Boca y Riquelme sueñan con la Libertadores. Un torneo a la medida de la entidad de la Ribera. Sellado el Clausura con el bautismo de ¡Arsenal campeón! (Grondona lagrimeó al aire por el logro…), el once de Falcioni tiene el reto mayúsculo de doblegar al duro Corinthians en el mítico Pacaembú. Para ello, Boca deberá encomendarse a “su” mística copera.

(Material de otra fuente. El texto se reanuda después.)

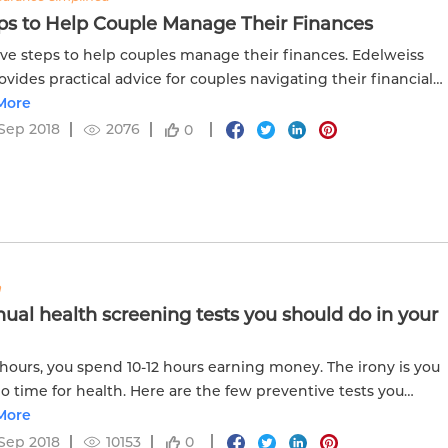
eps to Help Couple Manage Their Finances
ive steps to help couples manage their finances. Edelweiss
rovides practical advice for couples navigating their financial
y together.
More
Sep 2018
2076
0
h
nual health screening tests you should do in your
 hours, you spend 10-12 hours earning money. The irony is you
o time for health. Here are the few preventive tests you
 do every year even if you think you are healthy.
More
Sep 2018
10153
0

Y buscar en la memoria emotiva xeneize el gen ganador “made in” Brasil. Ese que tantas veces lo acompañó en tiempos de Bianchi. ¿Misión imposible? De ninguna manera. La serie está abierta (1-1 en la Bombonera) y Boca es un contrastado especialista en seducir a la dama Libertadores. Tiempos de cambio de avecinan en el club. Muchos sostienen que el ciclo Falcioni está cumplido. El divorcio con Riquelme es un secreto a voces. O no tanto. Aunque los resultados disimulen separaciones y oculten discordias. ¿Cómo será el futuro de Boca? ¿Falcioni o Riquelme? ¡Angelici tiene la última palabra!

La Euro 2012 tuvo un final de cine. El “festival” del fútbol se trasladó a Kiev. Y los hinchas no se sintieron defraudados. Por unanimidad, la película ganadora fue ¡España campeón! Ucrania agasajó a La Roja, fiel custodia de la cultura del toque y el poético trato a la pelota. Apagada la llama de La Furia, el aristocrático seleccionado de Del Bosque no deja de asombrar. Casillas garantiza el cero; Piqué y Ramos son dos murallas; Alba, grata revelación; Xavi, eximio director de orquesta; Iniesta, mago de indescifrables trucos. ¡Ver jugar a España gratifica! Tanto como ser testigo de la “roja” supremacía en el planeta fútbol. ¿Qué dirán los apologistas del resultado? Esos que justifican groserías y mezquindades si el triunfo acompaña. Agazapados, esperarán un traspié español para reivindicar su ruin discurso. De repente, la voz de Charly García me atrapa. ¿Recuerdan la canción El tuerto y los ciegos? ¿Entonamos juntos? “La mediocridad para algunos es normal”… ¡Viva el fútbol de España!